I have code that looks like this:

  fig = figure()
  p = subplot(111)
  line = p.plot_date(dates, values)
  line[0].set_label("foo")
  legend()
  fig.savefig('foo.png', format='png')
Notice my entertaining leaps between OOP and WTF. Other cute nuances are that the docs/examples are littered with:
  ax = subplot(111)
You might think that the name 'ax' means 'axis' and that subplot returns an axis. No. You might ask python with type() and it would say '<type 'instance>'. Helpful. If you just print ax you'll see it is matplotlib.axes.Subplot. I'm trying hard to not get hung up on semantics, but 'axis' to me is very different from a plot. Plot seems like a visual representation, and an axis is a single dimension of a graph (aka a plot).

After several days of playing with this tool, I am frustrated and disheartened. It has such powerful features like tick rules: You can trivially specify "Put one major tick every 3rd week". However, the api is half OO half globally-scoped-procedural. Maybe this is my fault. The docs constantly mix 'matplotlib' and 'pylab' methods. Perhaps you can use just the matplotlib functions by themselves and you don't need pylab? Pylab, by the way, is what provides these awkward global functions and in theory only exists as a pure wrapper on top of matplotlib.

Comments: 3 (view comments)
Tags: ,
Permalink: /geekery/matplotlib-induces-self-loathing
posted at: 05:39


3 responses to 'Matplotlib makes me hate.'

Utkarsh Upadhyay posted at Tue Dec 18 07:09:52 2007...
I almost totally agree with the problems (preserving the '321' syntax in subplots was rather nice, looking at it the MatLAB user way).
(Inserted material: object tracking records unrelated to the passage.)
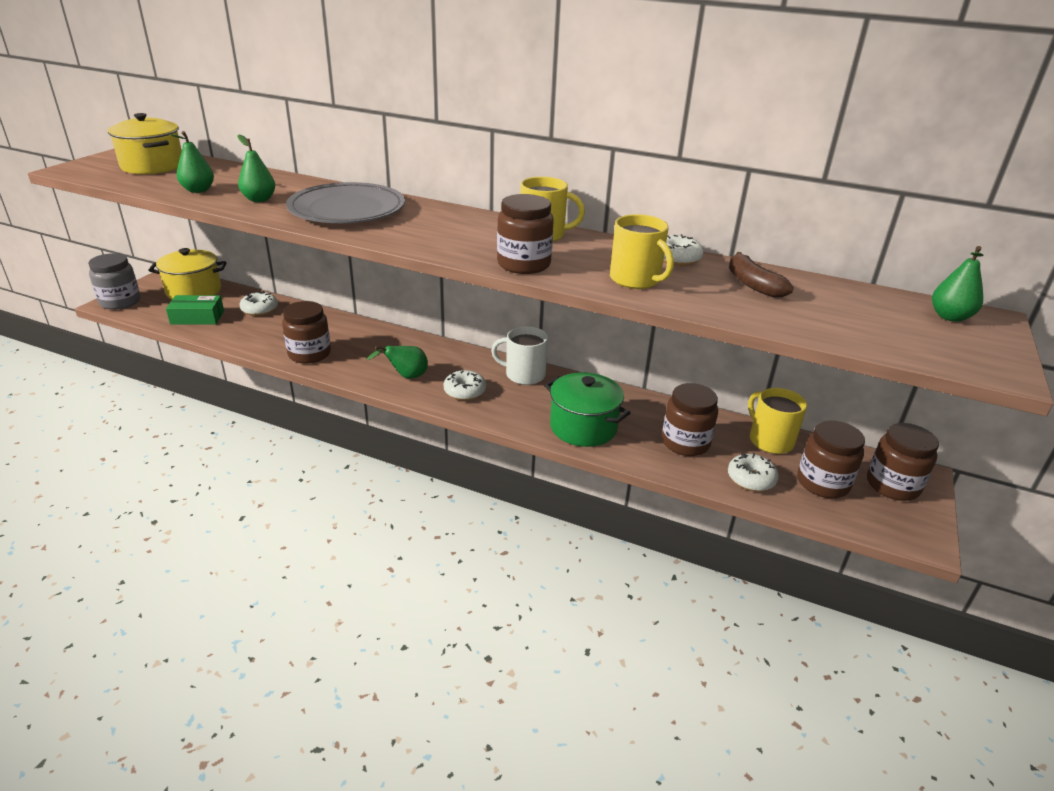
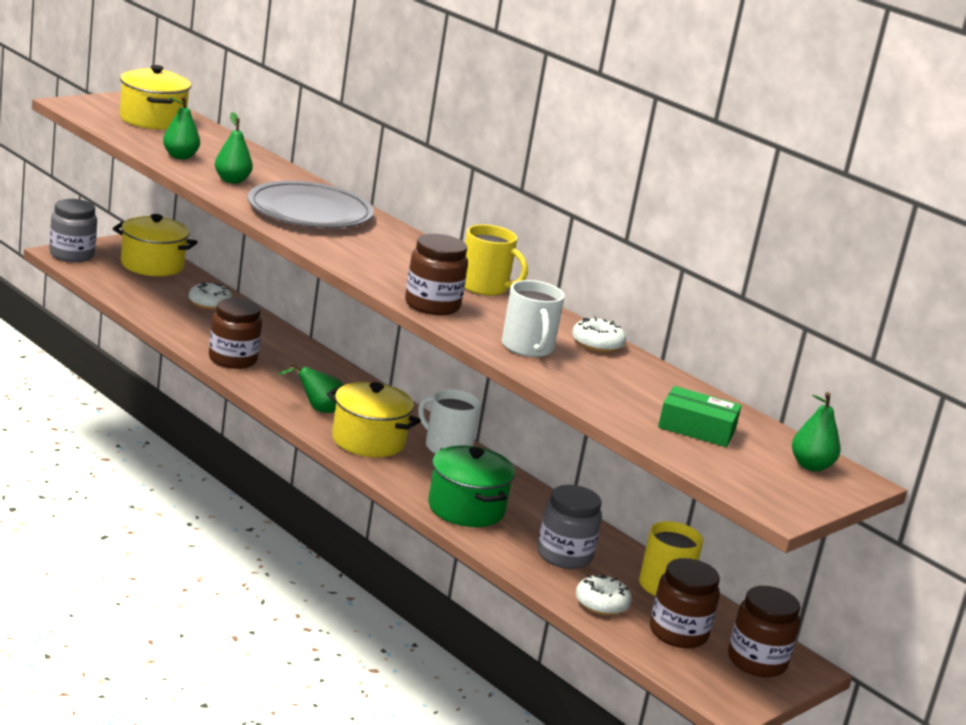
camera: 20 degrees right, 10 degrees down
(197, 317) = (140, 292): green box -> green box (696, 429)
(465, 391) = (368, 441): white donut -> yellow pot
(635, 279) = (527, 347): yellow mug -> white mug
(685, 443) = (564, 556): brown jar -> grey jar
(752, 284) = (644, 385): brown banana -> none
Otherwise, the axis business is a bitter one. I have landed up here becasue I was looking for a way of making different axis subplots, still am looking for one. But just in case you have a better plotting backend, do tell me. ;)

~
musically_ut

John Hunter posted at Thu Dec 27 16:25:02 2007...
The global mystical state that is agitating you so much is just a thin wrapper on top of maptlotlib's OO API to make it look like matlab.  See http://matplotlib.sf.net/faq.html#OO for guidance. 

JDH

cwurld posted at Thu Jan 10 22:13:56 2008...
Hi,

I just wanted to add to what John Hunter had to say. Matlab has been around for a quite awhile - could it be 20 years??? It was designed to allow scientists with no computer skills to rapidly process and display data. It seems like it was based on some very old version of Fortran - definitely pre-OO. It has those strange global mystical properties because they work out well for non-computer scientists who never write programs more than 100 lines long.

When I used Matlab, a single user license was about $2000 plus $200/year for maintenance. It is amazing that matplotlib is available for free.